Creativity Following on from Commitment, because the coach is a facilitator, asking questions, listening and giving feedback in order to stimulate the coachee's thinking, it is a highly creative process. Not in an abstract, fuzzy way, but in challenging people to come up with ideas that are new, useful and practical - and then to put them into action and see them through. For more on coaching and creativity see the chapters on How Coaching Creates Creative Flow and Why Coaching Matters to Creative Businesses. Empowerment When people are given the opportunity to pursue meaningful goals using their own ingenuity and initiative, this results in high levels of empowerment within an organisation. There are obvious benefits to the team members being empowered in this way - in terms of using their skills and talents to the full and gaining the satisfaction, recognition and rewards of doing so. And having these people work at full capacity obviously benefits the organisation too. But it is not so commonly noticed that delegating responsibility and empowering people has huge benefits for the managers themselves - when they can genuinely empower people, managers are able to free up their time and energy from micromanaging and use it for the 'big picture' thinking and action that is crucial to the company’s success.

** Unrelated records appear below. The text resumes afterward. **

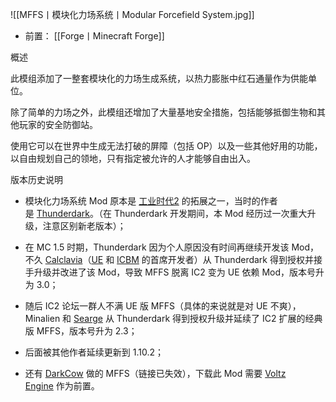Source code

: ![[MFFS丨模块化力场系统丨Modular Forcefield System.jpg]]
- 前置：
 [[Forge丨Minecraft Forge]]

概述

此模组添加了一整套模块化的力场生成系统，以热力膨胀中红石通量作为供能单位。

除了简单的力场之外，此模组还增加了大量基地安全措施，包括能够抵御生物和其他玩家的安全防御站。

使用它可以在世界中生成无法打破的屏障（包括 OP）以及一些其他好用的功能，以自由规划自己的领地，只有指定被允许的人才能够自由出入。  

版本历史说明

- 模块化力场系统 Mod 原本是 [工业时代2](https://www.mcmod.cn/class/2.html "工业2") 的拓展之一，当时的作者是 [Thunderdark](https://www.mcmod.cn/author/30798.html)。（在 Thunderdark 开发期间，本 Mod 经历过一次重大升级，注意区别新老版本）；
    
- 在 MC 1.5 时期，Thunderdark 因为个人原因没有时间再继续开发该 Mod，不久 [Calclavia](https://www.mcmod.cn/author/21446.html "Calclavia")（[UE](https://www.mcmod.cn/class/92.html "UE") 和 [ICBM](https://www.mcmod.cn/class/235.html "ICBM") 的首席开发者）从 Thunderdark 得到授权并接手升级并改进了该 Mod，导致 MFFS 脱离 IC2 变为 UE 依赖 Mod，版本号升为 3.0；
    
- 随后 IC2 论坛一群人不满 UE 版 MFFS（具体的来说就是对 UE 不爽），Minalien 和 [Searge](https://www.mcmod.cn/author/27937.html "Searge") 从 Thunderdark 得到授权升级并延续了 IC2 扩展的经典版 MFFS，版本号升为 2.3；
    
- 后面被其他作者延续更新到 1.10.2；
    
- 还有 [DarkCow](https://www.mcmod.cn/author/22131.html "DarkCow") 做的 MFFS（链接已失效），下载此 Mod 需要 [Voltz Engine](https://www.mcmod.cn/class/728.html "Voltz Engine") 作为前置。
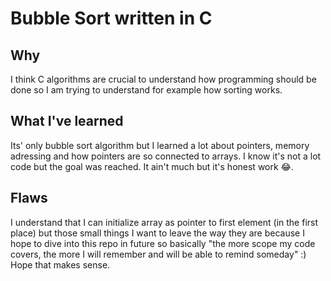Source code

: # Bubble Sort written in C

## Why
I think C algorithms are crucial to understand how programming should be done so I am 
trying to understand for example how sorting works.

## What I've learned
Its' only bubble sort algorithm but I learned a lot about pointers, memory adressing
and how pointers are so connected to arrays.
I know it's not a lot code but the goal was reached.
It ain't much but it's honest work 😂.

## Flaws
I understand that I can initialize array as pointer to first element (in the first place) but those small things
I want to leave the way they are because I hope to dive into this repo in future so basically
"the more scope my code covers, the more I will remember and will be able to remind someday" :)
Hope that makes sense.


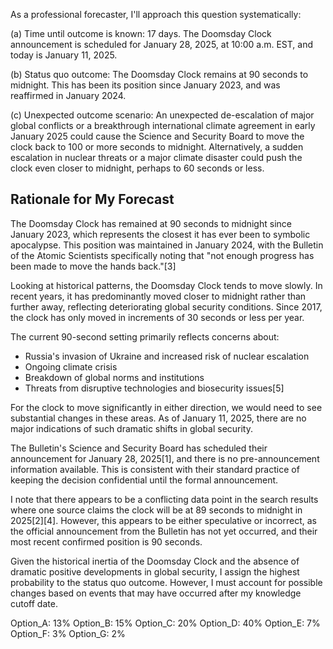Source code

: As a professional forecaster, I'll approach this question systematically:

(a) Time until outcome is known: 17 days. The Doomsday Clock announcement is scheduled for January 28, 2025, at 10:00 a.m. EST, and today is January 11, 2025.

(b) Status quo outcome: The Doomsday Clock remains at 90 seconds to midnight. This has been its position since January 2023, and was reaffirmed in January 2024.

(c) Unexpected outcome scenario: An unexpected de-escalation of major global conflicts or a breakthrough international climate agreement in early January 2025 could cause the Science and Security Board to move the clock back to 100 or more seconds to midnight. Alternatively, a sudden escalation in nuclear threats or a major climate disaster could push the clock even closer to midnight, perhaps to 60 seconds or less.

## Rationale for My Forecast

The Doomsday Clock has remained at 90 seconds to midnight since January 2023, which represents the closest it has ever been to symbolic apocalypse. This position was maintained in January 2024, with the Bulletin of the Atomic Scientists specifically noting that "not enough progress has been made to move the hands back."[3]

Looking at historical patterns, the Doomsday Clock tends to move slowly. In recent years, it has predominantly moved closer to midnight rather than further away, reflecting deteriorating global security conditions. Since 2017, the clock has only moved in increments of 30 seconds or less per year.

The current 90-second setting primarily reflects concerns about:
- Russia's invasion of Ukraine and increased risk of nuclear escalation
- Ongoing climate crisis
- Breakdown of global norms and institutions
- Threats from disruptive technologies and biosecurity issues[5]

For the clock to move significantly in either direction, we would need to see substantial changes in these areas. As of January 11, 2025, there are no major indications of such dramatic shifts in global security.

The Bulletin's Science and Security Board has scheduled their announcement for January 28, 2025[1], and there is no pre-announcement information available. This is consistent with their standard practice of keeping the decision confidential until the formal announcement.

I note that there appears to be a conflicting data point in the search results where one source claims the clock will be at 89 seconds to midnight in 2025[2][4]. However, this appears to be either speculative or incorrect, as the official announcement from the Bulletin has not yet occurred, and their most recent confirmed position is 90 seconds.

Given the historical inertia of the Doomsday Clock and the absence of dramatic positive developments in global security, I assign the highest probability to the status quo outcome. However, I must account for possible changes based on events that may have occurred after my knowledge cutoff date.

Option_A: 13%
Option_B: 15%
Option_C: 20%
Option_D: 40%
Option_E: 7%
Option_F: 3%
Option_G: 2%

Accountability Commitment, creativity and empowerment are all very well, but if left unchecked they can create more problems than they solve. Coaching balances these freedoms with a strong emphasis on accountability: goal-setting, questioning, listening, giving feedback and reviewing progress all enable managers to monitor progress, detect problems and help people to correct mistakes, solve problems and deal with unexpected outcomes. This ensures that good intentions and creative freedoms deliver tangible results.
Performance improvements Because coaching balances creative empowerment with rigorous monitoring of results, it can have a big impact on performance. Other reasons for its success in raising performance are the facts that it is highly focused on the day-to-day realities of work, and the typical format is one-to-one - so it is very flexible in adapting to the specific needs of the individual and the situation.
When these individual improvements are multiplied and co-ordinated by 'cascading' coaching throughout the company (i.e. so that managers are coaching each other throughout the levels of the organisation) then the impact on performance can be dramatic.